## START Provided data

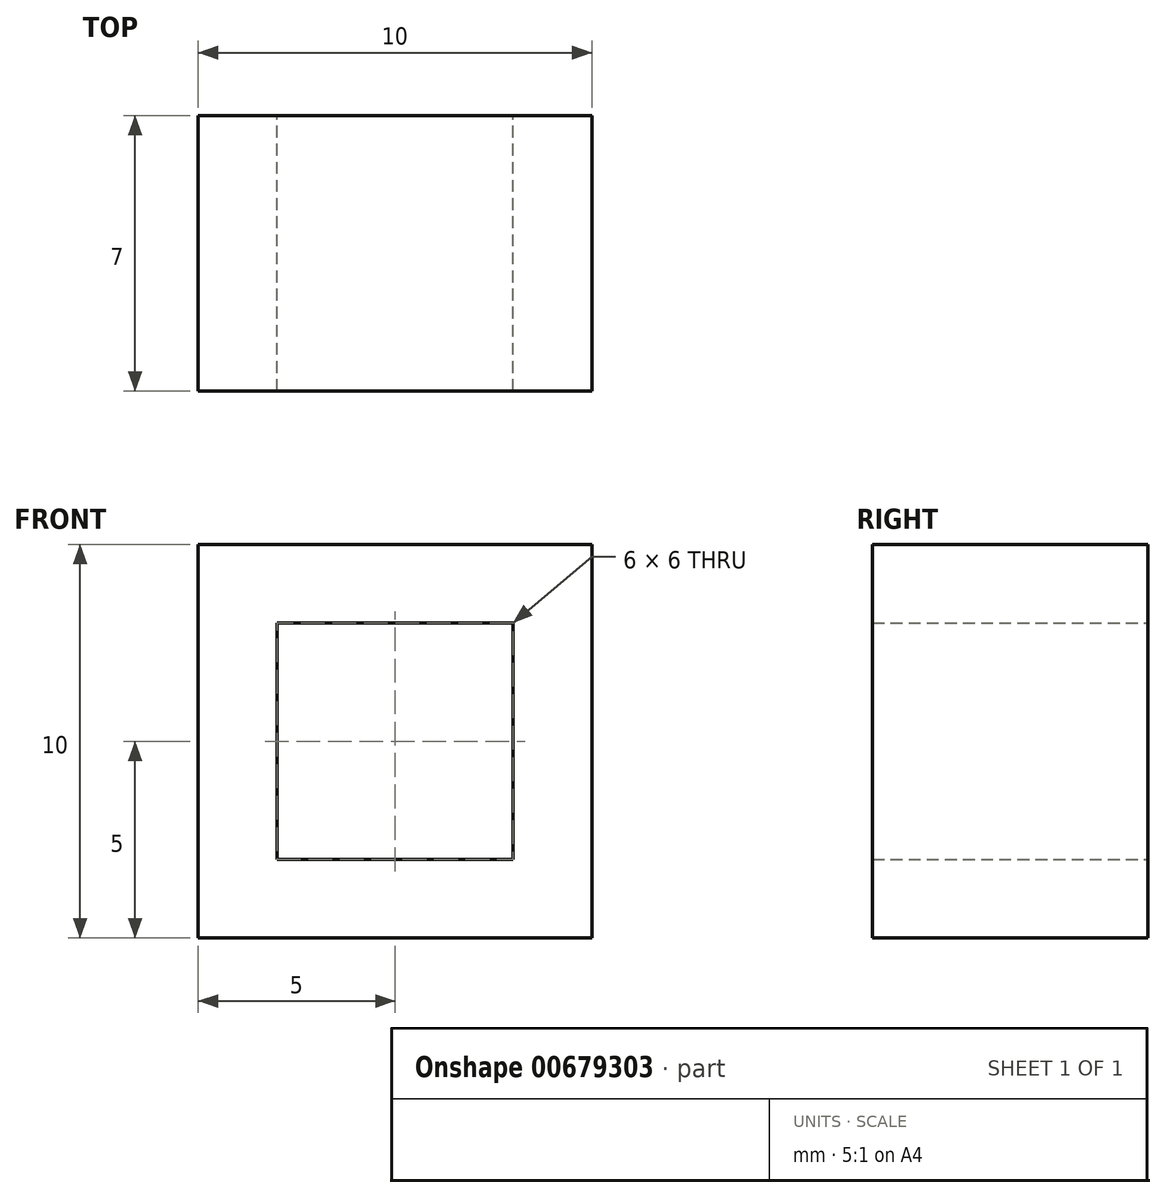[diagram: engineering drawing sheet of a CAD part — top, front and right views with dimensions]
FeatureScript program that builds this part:
annotation { "Feature Type Name" : "Feature", "Feature Type Description" : "" }
export const myFeature = defineFeature(function(context is Context, id is Id, definition is map)
    precondition{}
    {
        {
            var Q0;
            Q0=qCreatedBy(makeId("Front.planeOp"),FACE);
            var sketch = newSketch(context, id + "F0", { "sketchPlane" : qUnion([Q0])});
            skLineSegment(sketch, "E0.bottom", {"start": v(0, 0) * mm, "end": v(-10, 0) * mm});
            skLineSegment(sketch, "E0.top", {"start": v(0, 10) * mm, "end": v(-10, 10) * mm});
            skLineSegment(sketch, "E0.left", {"start": v(0, 0) * mm, "end": v(0, 10) * mm});
            skLineSegment(sketch, "E0.right", {"start": v(-10, 0) * mm, "end": v(-10, 10) * mm});
            skLineSegment(sketch, "E1.bottom", {"start": v(-8, 8) * mm, "end": v(-2, 8) * mm});
            skLineSegment(sketch, "E1.top", {"start": v(-8, 2) * mm, "end": v(-2, 2) * mm});
            skLineSegment(sketch, "E1.left", {"start": v(-8, 8) * mm, "end": v(-8, 2) * mm});
            skLineSegment(sketch, "E1.right", {"start": v(-2, 8) * mm, "end": v(-2, 2) * mm});
            skSolve(sketch);
        }
        {
            var Q0;
            Q0 = qSketchRegion(id + "F0", true);
            extrude(context, id + "F1", {"entities" : qUnion([Q0]), "depth" : 7 * mm, "offsetDistance" : 25 * mm});
        }
    });
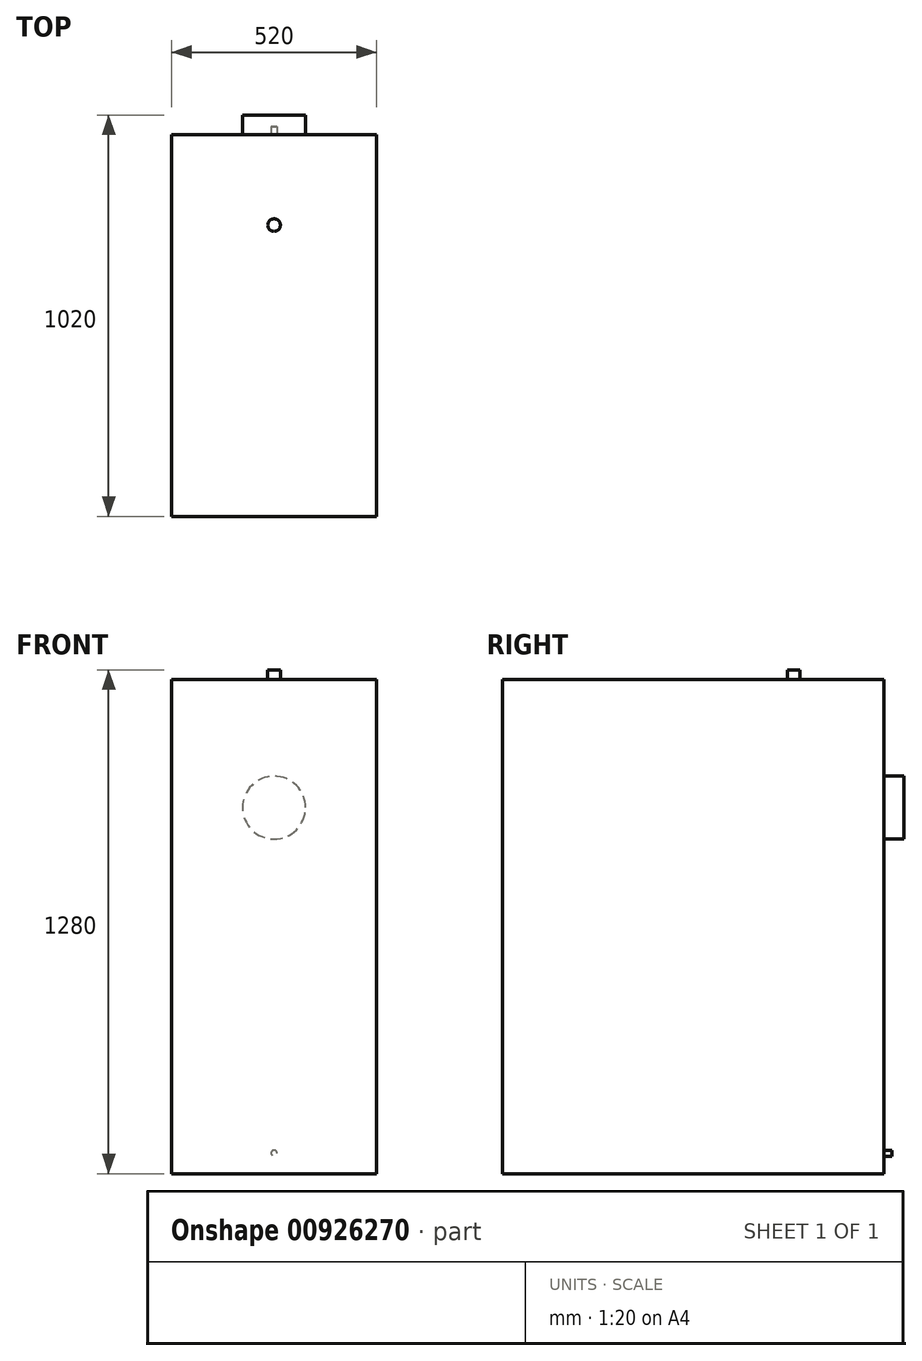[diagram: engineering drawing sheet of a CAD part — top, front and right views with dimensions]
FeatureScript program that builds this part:
annotation { "Feature Type Name" : "Feature", "Feature Type Description" : "" }
export const myFeature = defineFeature(function(context is Context, id is Id, definition is map)
    precondition{}
    {
        {
            var Q0;
            Q0=qCreatedBy(makeId("Top.planeOp"),FACE);
            var sketch = newSketch(context, id + "F0", { "sketchPlane" : qUnion([Q0])});
            skLineSegment(sketch, "E0.bottom", {"start": v(-260, 485) * mm, "end": v(260, 485) * mm});
            skLineSegment(sketch, "E0.top", {"start": v(-260, -485) * mm, "end": v(260, -485) * mm});
            skLineSegment(sketch, "E0.left", {"start": v(-260, 485) * mm, "end": v(-260, -485) * mm});
            skLineSegment(sketch, "E0.right", {"start": v(260, 485) * mm, "end": v(260, -485) * mm});
            skPoint(sketch, "E0.middle", {"position": v(0, 0) * mm});
            skSolve(sketch);
        }
        {
            var Q0;
            Q0=makeQuery(id+"F0.imprint","IMPRINT",FACE,{"disambiguationData":[TD([[makeQuery(id+"F0.imprint","IMPRINT",EDGE,{"derivedFrom":sQuery(id+"F0.wireOp",EDGE,"E0.bottom")}),-1.0]])]});
            extrude(context, id + "F1", {"entities" : qUnion([Q0]), "depth" : 1255 * mm, "offsetDistance" : 25 * mm});
        }
        {
            var Q0;
            Q0=makeQuery(id+"F1.opExtrude","SWEPT_FACE",FACE,{"disambiguationData":[OSD([sQuery(id+"F0.wireOp",EDGE,"E0.bottom")])]});
            var sketch = newSketch(context, id + "F2", { "sketchPlane" : qUnion([Q0])});
            skCircle(sketch, "E1", {"center": v(0, 930) * mm, "radius": 80 * mm});
            skCircle(sketch, "E2", {"center": v(0, 485) * mm, "radius": 16 * mm});
            skSolve(sketch);
        }
        {
            var Q0;
            Q0=makeQuery(id+"F2.imprint","IMPRINT",FACE,{"disambiguationData":[TD([[makeQuery(id+"F2.imprint","IMPRINT",EDGE,{"derivedFrom":sQuery(id+"F2.wireOp",EDGE,"E1")}),1.0]])]});
            extrude(context, id + "F3", {"entities" : qUnion([Q0]), "operationType" : NewBodyOperationType.ADD, "depth" : 50 * mm, "offsetDistance" : 25 * mm});
        }
        {
            var Q0;
            Q0=sQuery(id+"F2.wireOp",EDGE,"E2");
            extrude(context, id + "F4", {"bodyType" : ToolBodyType.SURFACE, "surfaceEntities" : qUnion([Q0]), "depth" : 25 * mm, "offsetDistance" : 25 * mm});
        }
        {
            var Q0;
            Q0=makeQuery(id+"F2.imprint","IMPRINT",FACE,{"disambiguationData":[TD([[makeQuery(id+"F2.imprint","IMPRINT",EDGE,{"derivedFrom":sQuery(id+"F2.wireOp",EDGE,"E1")}),-1.0]])]});
            var sketch = newSketch(context, id + "F5", { "sketchPlane" : qUnion([Q0])});
            skCircle(sketch, "E3", {"center": v(0, 52.05) * mm, "radius": 7.5 * mm});
            skSolve(sketch);
        }
        {
            var Q0;
            Q0 = qSketchRegion(id + "F5", true);
            extrude(context, id + "F6", {"entities" : qUnion([Q0]), "operationType" : NewBodyOperationType.ADD, "depth" : 20 * mm, "offsetDistance" : 25 * mm});
        }
        {
            var Q0;
            Q0=makeQuery(id+"F1.opExtrude","CAP_FACE",FACE,{"disambiguationData":[OSD([sQuery(id+"F0.wireOp",EDGE,"E0.bottom"),sQuery(id+"F0.wireOp",EDGE,"E0.top"),sQuery(id+"F0.wireOp",EDGE,"E0.left"),sQuery(id+"F0.wireOp",EDGE,"E0.right")])],"isStart":false});
            var sketch = newSketch(context, id + "F7", { "sketchPlane" : qUnion([Q0])});
            skCircle(sketch, "E4", {"center": v(0, 255) * mm, "radius": 16 * mm});
            skSolve(sketch);
        }
        {
            var Q0;
            Q0 = qSketchRegion(id + "F7", true);
            extrude(context, id + "F8", {"entities" : qUnion([Q0]), "operationType" : NewBodyOperationType.ADD, "depth" : 25 * mm, "offsetDistance" : 25 * mm});
        }
    });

## END Provided data

Work to be completed
Gather every line in the records above that contains the string "radius".

Full solution
            skCircle(sketch, "E1", {"center": v(0, 930) * mm, "radius": 80 * mm});
            skCircle(sketch, "E2", {"center": v(0, 485) * mm, "radius": 16 * mm});
            skCircle(sketch, "E3", {"center": v(0, 52.05) * mm, "radius": 7.5 * mm});
            skCircle(sketch, "E4", {"center": v(0, 255) * mm, "radius": 16 * mm});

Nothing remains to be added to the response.